Compare Statistics for Two Categorical Variables
Compare Statistics for Two Categorical Variables
In a two-way (contingency) table, we can summarize relationships using marginal relative frequencies and conditional relative frequencies. These allow us to compare groups and determine whether the variables appear to be associated.
Marginal Relative Frequency
- Computed from the row totals or column totals of a two-way table.
- Formula: \( \text{Marginal RF} = \dfrac{\text{Row (or Column) Total}}{\text{Grand Total}} \).
- Represents the overall distribution of one variable regardless of the other variable.
Conditional Relative Frequency
- Calculated within a specific row or column.
- Formula: \( P(A \mid B) = \dfrac{\text{Cell Count for (A and B)}}{\text{Row or Column Total for } B} \).
- Represents the distribution of one variable given a category of the other variable.
Comparison
- Marginal RF gives overall proportions (ignores the second variable).
- Conditional RF compares groups within categories (helps identify possible association).
- If conditional RFs are very different across groups, the variables are likely associated.
Example
A survey of 120 students recorded Class Level (Freshman/Senior) and whether they prefer pop music (Yes/No). Results are shown:
Pop: Yes | Pop: No | Total | |
---|---|---|---|
Freshman | 40 | 20 | 60 |
Senior | 15 | 45 | 60 |
Total | 55 | 65 | 120 |
▶️ Answer / Explanation
Step 1: Marginal Relative Frequencies
- Freshmen: \( \dfrac{60}{120} = 0.50 \).

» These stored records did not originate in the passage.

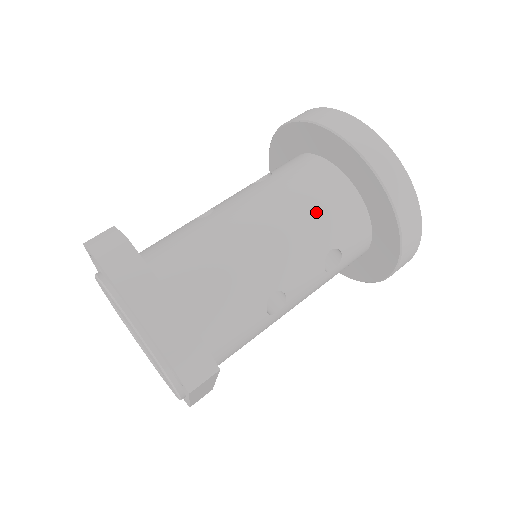
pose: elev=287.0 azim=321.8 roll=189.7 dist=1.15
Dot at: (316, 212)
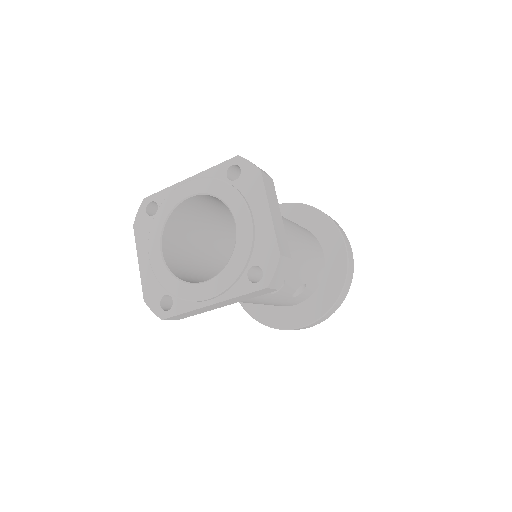
Dot at: (313, 257)
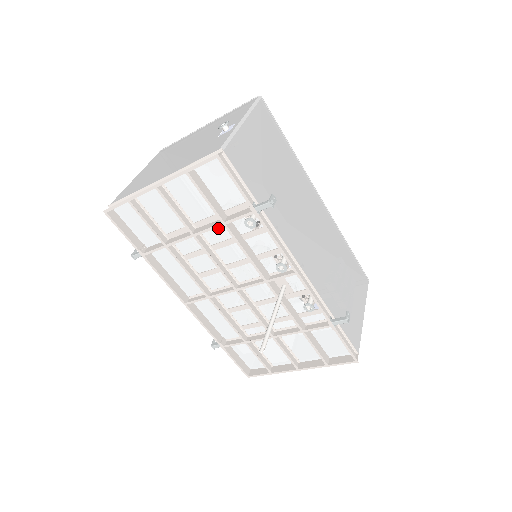
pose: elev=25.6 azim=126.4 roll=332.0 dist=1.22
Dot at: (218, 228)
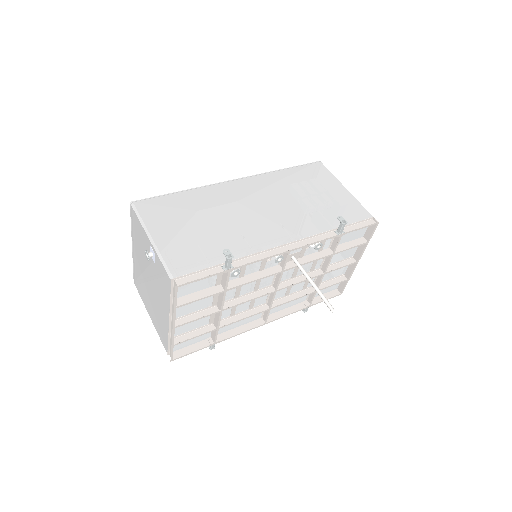
Dot at: occluded
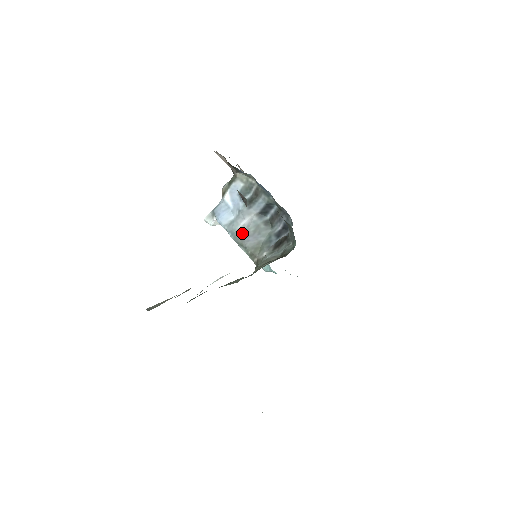
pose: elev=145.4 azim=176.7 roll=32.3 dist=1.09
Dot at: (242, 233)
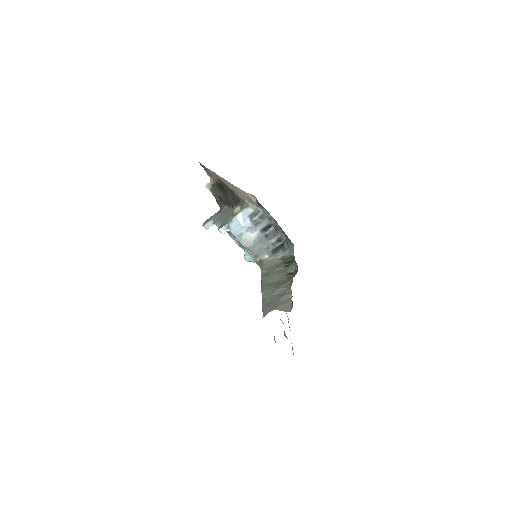
Dot at: (250, 242)
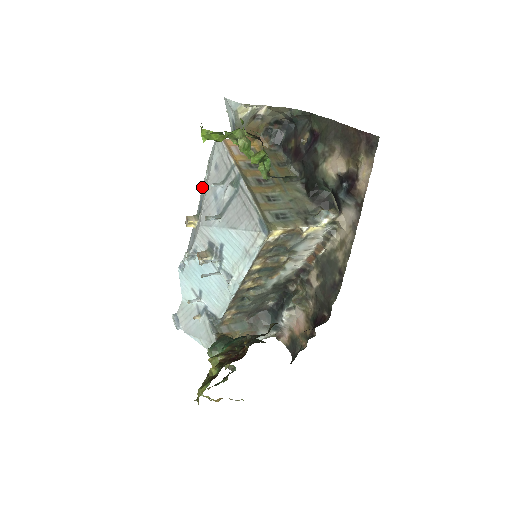
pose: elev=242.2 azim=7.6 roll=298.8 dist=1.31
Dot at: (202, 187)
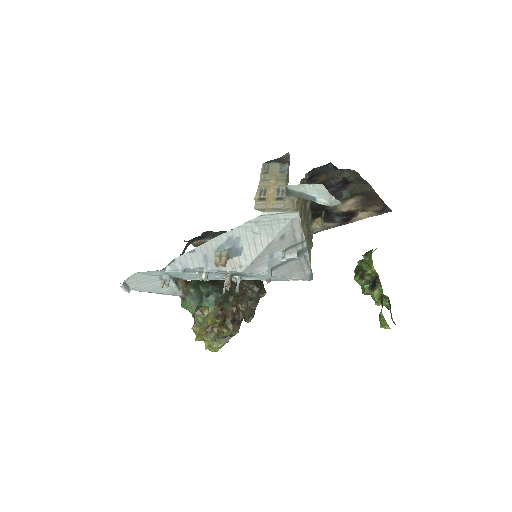
Dot at: (236, 229)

- Seniors: \( \dfrac{60}{120} = 0.50 \).
- Pop Yes: \( \dfrac{55}{120} \approx 0.458 \).
- Pop No: \( \dfrac{65}{120} \approx 0.542 \).
Step 2: Conditional Relative Frequencies
- Among Freshmen: \( P(\text{Yes} \mid \text{Freshman}) = \dfrac{40}{60} \approx 0.667 \).
- Among Seniors: \( P(\text{Yes} \mid \text{Senior}) = \dfrac{15}{60} = 0.25 \).
Step 3: Interpretation
The marginal RFs show that 45.8% of students overall prefer pop. But conditional RFs show a much higher proportion of Freshmen (≈66.7%) than Seniors (25%). Since these proportions differ substantially, music preference appears to be associated with class level.